Ragazzi di vita (1955), di Pier Paolo Pasolini, è molte cose (tra cui una dettagliata ricostruzione del quartiere Monteverde negli anni Cinquanta), ma è anche e soprattutto un romanzo sulla formazione di un gruppo di adolescenti del sottoproletariato più basso nella Roma del Dopoguerra. In questo dipinto corale in cui tutti, più o meno, vivono di espedienti, ma in cui non manca una sorta di solidarietà di branco, è da sottolineare la figura del Riccetto, colui che si stacca dal gruppo per intraprendere un proprio percorso di emancipazione sociale che, negli occhi dell’autore, si traduce inevitabilmente in un colpevole e cinico distacco borghese.

Ne L’isola di Arturo (1957) di Elsa Morante sono presentati tutti gli aspetti del processo di crescita del giovane protagonista Arturo Gerace, orfano di madre sin dalla nascita, che vive sull’isola di Procida e non ha mai visto il mondo: la mitizzazione della figura paterna, i primi interessi sessuali verso la matrigna Nunziata, la gelosia nei confronti del fratellastro Carmine. Il crollo del mondo di Arturo inizia con il ridimensionamento del padre Wilhelm da eroe a semplice faccendiere e terminerà con la decisione di lasciare l’isola per andare a conoscere il mondo, in una sorta di figurata iniziazione alla vita adulta.

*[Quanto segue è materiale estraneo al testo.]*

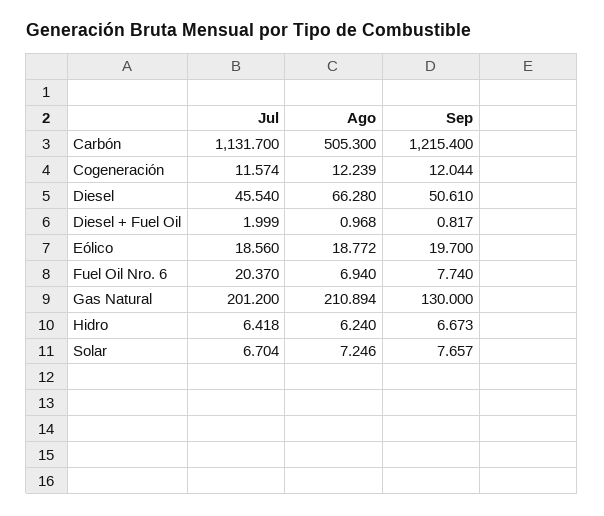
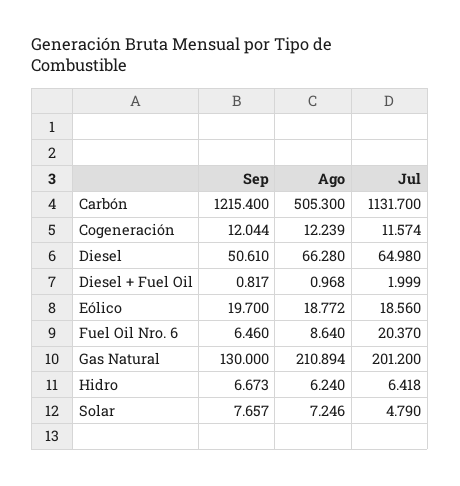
  {
    "Jul": {
      "Carbón": 1131.7,
      "Cogeneración": 11.574,
-     "Diesel": 45.54,
+     "Diesel": 64.98,
      "Diesel + Fuel Oil": 1.999,
      "Eólico": 18.56,
      "Fuel Oil Nro. 6": 20.37,
      "Gas Natural": 201.2,
      "Hidro": 6.418,
-     "Solar": 6.704
+     "Solar": 4.79
    },
    "Ago": {
      "Carbón": 505.3,
      "Cogeneración": 12.239,
      "Diesel": 66.28,
      "Diesel + Fuel Oil": 0.968,
      "Eólico": 18.772,
-     "Fuel Oil Nro. 6": 6.94,
+     "Fuel Oil Nro. 6": 8.64,
      "Gas Natural": 210.894,
      "Hidro": 6.24,
      "Solar": 7.246
    },
    "Sep": {
      "Carbón": 1215.4,
      "Cogeneración": 12.044,
      "Diesel": 50.61,
      "Diesel + Fuel Oil": 0.817,
      "Eólico": 19.7,
-     "Fuel Oil Nro. 6": 7.74,
+     "Fuel Oil Nro. 6": 6.46,
      "Gas Natural": 130,
      "Hidro": 6.673,
      "Solar": 7.657
    }
  }

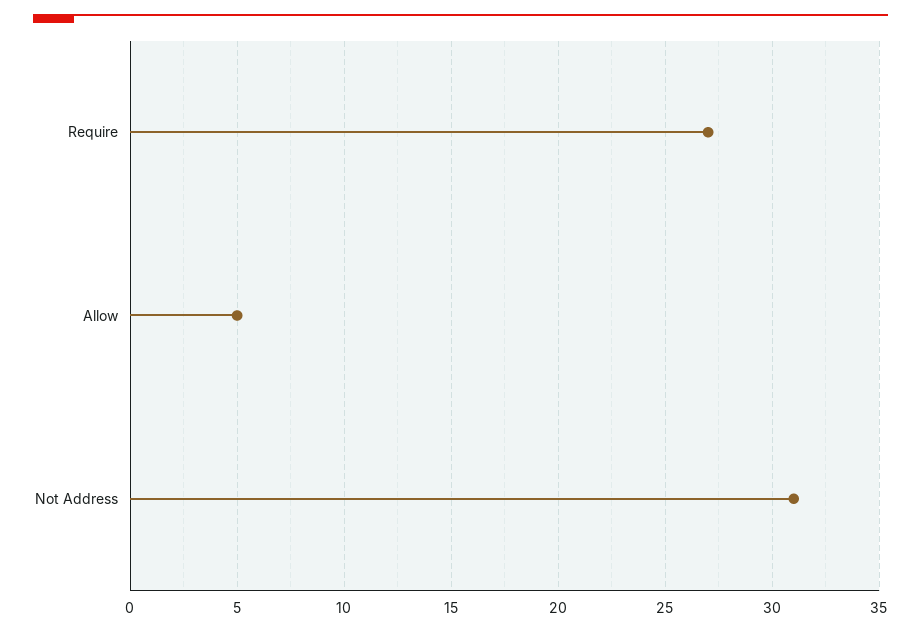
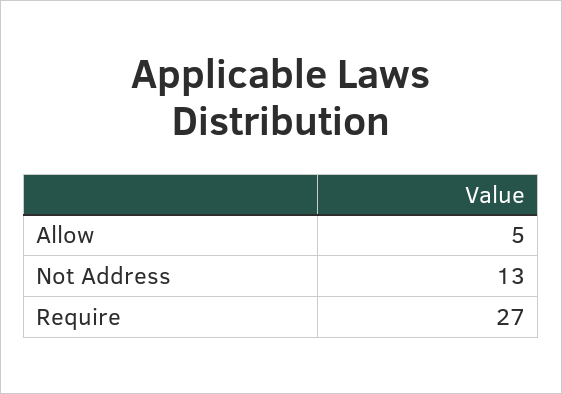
  {
    "Require": 27,
    "Allow": 5,
-   "Not Address": 31
+   "Not Address": 13
  }

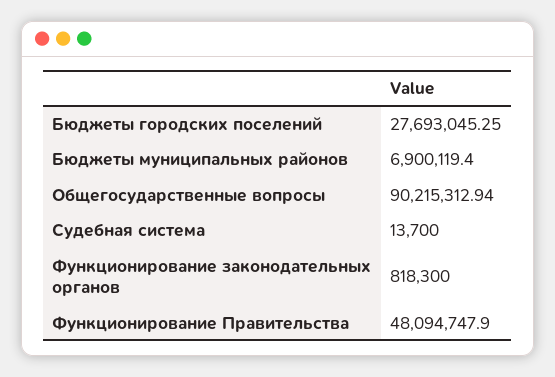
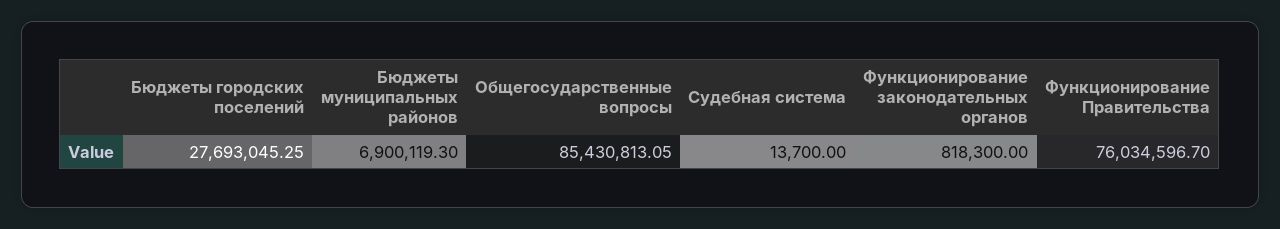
  {
    "Бюджеты городских поселений": 27693045.25,
-   "Бюджеты муниципальных районов": 6900119.4,
+   "Бюджеты муниципальных районов": 6900119.3,
-   "Общегосударственные вопросы": 90215312.94,
+   "Общегосударственные вопросы": 85430813.05,
    "Судебная система": 13700,
    "Функционирование законодательных органов": 818300,
-   "Функционирование Правительства": 48094747.9
+   "Функционирование Правительства": 76034596.7
  }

Chi non ha letto almeno una volta Il giovane Holden, di J.D. Salinger? Questo libro è entrato, come e più di altri, nell’immaginario collettivo del Novecento. Sarà per la scelta quasi monastica del suo autore di non farsi mai più vedere in pubblico e, in pratica, di non scrivere più nulla. Sarà per la prosa schietta, in prima persona, e per la naturale simpatia che attira il protagonista Holden Caufield. Nondimeno, Il giovane Holden è un classico tra i romanzi di formazione e un testo-guida su come si possa decodificare il comportamento degli adolescenti, da sempre legato alle grandi domande Chi Sono? e  Cosa farò da grande?